Low-dose intranasal deferoxamine modulates memory, neuroinflammation, and the neuronal transcriptome in the streptozotocin rodent model of Alzheimer's disease

Abstract

Introduction: Intranasal (IN) deferoxamine (DFO) has emerged over the past decade as a promising therapeutic in preclinical experiments across neurodegenerative and neurovascular diseases. As an antioxidant iron chelator, its mechanisms are multimodal, involving the binding of brain iron and the consequent engagement of several pathways to counter pathogenesis across multiple diseases. We and other research groups have shown that IN DFO rescues cognitive impairment in several rodent models of Alzheimer Disease (AD).

Methods: This study was designed to probe dosing regimens to inform future clinical trials, while exploring mechanisms within the intracerebroventricular (ICV) streptozotocin (STZ) model.

Results: Five weeks of daily IN dosing of Long Evans rats with 15 μL of a 1% (0.3 mg), but not 0.1% (0.03 mg), solution of DFO rescued cognitive impairment caused by ICV STZ administration as assessed with the Morris Water Maze (MWM) test of spatial memory and learning. Furthermore, IN DFO modulated several aspects of the neuroinflammatory milieu of the ICV STZ model, which was assessed through a novel panel of brain cytokines and immunohistochemistry. Using RNA-sequencing and pathway analysis, STZ was shown to induce several pathways of cell death and neuroinflammation, and IN DFO engaged multiple transcriptomic pathways involved in hippocampal neuronal survival.

Discussion: To our knowledge this study is the first to assess the transcriptomic pathways and mechanisms associated with either the ICV STZ model or DFO treatment, and the first to demonstrate efficacy at this low dose.

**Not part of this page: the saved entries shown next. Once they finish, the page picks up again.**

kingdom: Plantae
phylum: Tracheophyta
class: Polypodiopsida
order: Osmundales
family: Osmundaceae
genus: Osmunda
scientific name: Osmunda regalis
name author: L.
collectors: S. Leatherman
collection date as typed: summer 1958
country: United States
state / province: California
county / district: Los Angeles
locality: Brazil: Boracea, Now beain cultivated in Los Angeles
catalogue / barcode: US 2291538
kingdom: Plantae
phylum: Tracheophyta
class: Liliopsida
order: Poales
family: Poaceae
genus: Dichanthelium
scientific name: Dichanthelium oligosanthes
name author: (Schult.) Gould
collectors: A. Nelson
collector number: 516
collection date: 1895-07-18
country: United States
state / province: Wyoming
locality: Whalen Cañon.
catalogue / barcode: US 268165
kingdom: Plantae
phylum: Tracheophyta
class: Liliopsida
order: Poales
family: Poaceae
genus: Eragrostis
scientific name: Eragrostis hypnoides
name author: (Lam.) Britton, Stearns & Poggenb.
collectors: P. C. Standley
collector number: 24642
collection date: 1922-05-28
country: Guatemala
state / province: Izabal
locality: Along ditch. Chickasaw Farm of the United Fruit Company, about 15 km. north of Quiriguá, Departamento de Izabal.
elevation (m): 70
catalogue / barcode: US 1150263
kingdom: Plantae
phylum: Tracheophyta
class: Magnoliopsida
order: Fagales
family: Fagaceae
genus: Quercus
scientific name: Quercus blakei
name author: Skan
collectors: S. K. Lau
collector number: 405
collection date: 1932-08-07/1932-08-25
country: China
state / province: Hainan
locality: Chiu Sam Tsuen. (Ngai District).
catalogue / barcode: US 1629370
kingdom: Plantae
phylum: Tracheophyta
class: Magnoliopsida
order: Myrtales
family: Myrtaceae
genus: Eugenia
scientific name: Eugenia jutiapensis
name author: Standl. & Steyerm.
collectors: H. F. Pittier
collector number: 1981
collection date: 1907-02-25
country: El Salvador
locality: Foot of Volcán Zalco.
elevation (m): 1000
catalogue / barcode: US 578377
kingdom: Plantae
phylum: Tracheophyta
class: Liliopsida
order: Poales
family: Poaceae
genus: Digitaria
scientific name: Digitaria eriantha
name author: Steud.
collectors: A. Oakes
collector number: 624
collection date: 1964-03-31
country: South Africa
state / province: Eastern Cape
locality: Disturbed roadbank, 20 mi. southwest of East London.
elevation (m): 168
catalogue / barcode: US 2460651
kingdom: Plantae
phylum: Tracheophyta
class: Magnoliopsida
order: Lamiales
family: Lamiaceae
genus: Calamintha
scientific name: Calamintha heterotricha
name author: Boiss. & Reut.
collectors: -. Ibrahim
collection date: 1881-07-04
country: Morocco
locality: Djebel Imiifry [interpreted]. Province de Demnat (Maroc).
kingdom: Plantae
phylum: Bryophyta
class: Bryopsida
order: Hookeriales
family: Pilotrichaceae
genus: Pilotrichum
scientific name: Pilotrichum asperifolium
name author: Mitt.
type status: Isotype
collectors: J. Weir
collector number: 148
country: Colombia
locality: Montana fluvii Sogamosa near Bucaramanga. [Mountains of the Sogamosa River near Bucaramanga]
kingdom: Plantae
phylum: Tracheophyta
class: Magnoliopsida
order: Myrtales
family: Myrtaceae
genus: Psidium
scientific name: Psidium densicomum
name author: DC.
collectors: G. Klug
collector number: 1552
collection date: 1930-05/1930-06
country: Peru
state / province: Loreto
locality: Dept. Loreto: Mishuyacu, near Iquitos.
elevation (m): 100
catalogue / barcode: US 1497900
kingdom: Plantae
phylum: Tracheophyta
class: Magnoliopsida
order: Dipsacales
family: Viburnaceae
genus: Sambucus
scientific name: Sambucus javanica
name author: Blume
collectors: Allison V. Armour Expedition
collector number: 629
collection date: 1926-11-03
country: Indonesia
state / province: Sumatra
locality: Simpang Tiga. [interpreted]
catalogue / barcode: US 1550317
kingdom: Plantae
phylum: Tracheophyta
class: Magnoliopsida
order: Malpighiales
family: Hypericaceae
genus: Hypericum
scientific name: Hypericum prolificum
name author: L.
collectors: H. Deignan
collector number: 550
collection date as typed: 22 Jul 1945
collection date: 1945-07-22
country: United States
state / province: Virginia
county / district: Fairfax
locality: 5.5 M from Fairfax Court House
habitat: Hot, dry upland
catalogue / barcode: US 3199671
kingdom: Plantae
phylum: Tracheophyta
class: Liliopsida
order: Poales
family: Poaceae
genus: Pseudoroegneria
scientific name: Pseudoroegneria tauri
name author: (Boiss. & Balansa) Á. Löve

Keywords: Alzheimer’s disease; deferoxamine; intranasal; neuroinflammation; streptozotocin; transcriptome.

Figure 1

Visual representation of study design and timeline. (A) Five treatment groups dosed for 5 weeks and subjected to behavior tests followed by multiplex and RNA-sequencing. (B) Groups of four rats dosed for 1 week before immunohistochemistry. MWM, Morris Water Maze; ICV-STZ, intracerebroventricular streptozotocin; DFO, deferoxamine; IN, intranasal; TBB, tapered balance beam; OF, open field; Sal, Saline; IHC, immunohistochemistry.

Figure 2

Morris water maze data with fixed platform (A) and moving platform (B) for sham and ICV-STZ model mice treated with intranasal saline or DFO. Concentrations of DFO were 0.1 and 1% solutions and mice were treated 5×/week for 5 weeks. Repeated measures ANOVA showed that there was a clear model effect of the ICV-STZ treatment, and that treatment with 1% IN DFO significantly decreased escape latency as compared to controls (p < 0.05), while treatment with 0.1% DFO did not.

Figure 3

Mulitplex data from a panel of 27 inflammatory markers performed on hippocampal tissue from sham or ICV-STZ rats treated with intranasal saline or DFO. Data are only shown for the six markers with significant differences as measured with ANOVA with post-tests (*p < 0.05, #p < 0.1). (A) GMCSF, (B) IL13, (C) IL10, (D) RANTES, (E) Fractalkine, (F) TNFα. Sample sizes for each group are as follows: Sham-DFO = 7, Sham-Sal = 8, STZ-Sal = 12, STZ-0.1% DFO = 11, STZ-1% DFO = 11.

Figure 4

Immunohistochemical analyses of hippocampus in rats with either sham surgery or an ICV-STZ model of memory impairment at 14 days after model induction. A representative brain slice for imaging with PARP, NeuN, and Caspase 3 is in Panel (A), while a slice with Iba1, CD68, and GFAP is included in panel (B). The three antibodies on each slide had different absorbances and representative colors as follows: green (PARP), red (NeuN), and yellow (Caspase3), or green (Iba1), red (GFAP), and yellow (CD68). Both images are from an STZ rat treated with DFO (1%). Histograms are included and expressed as percent area fraction for PARP (C), Iba1 (D), CD68 (E), and GFAP (F). Sample size is 3/group, and # = p < 0.1. ANOVA with post-tests showed an insignificant trend toward a treatment effect with DFO for PARP and Iba1.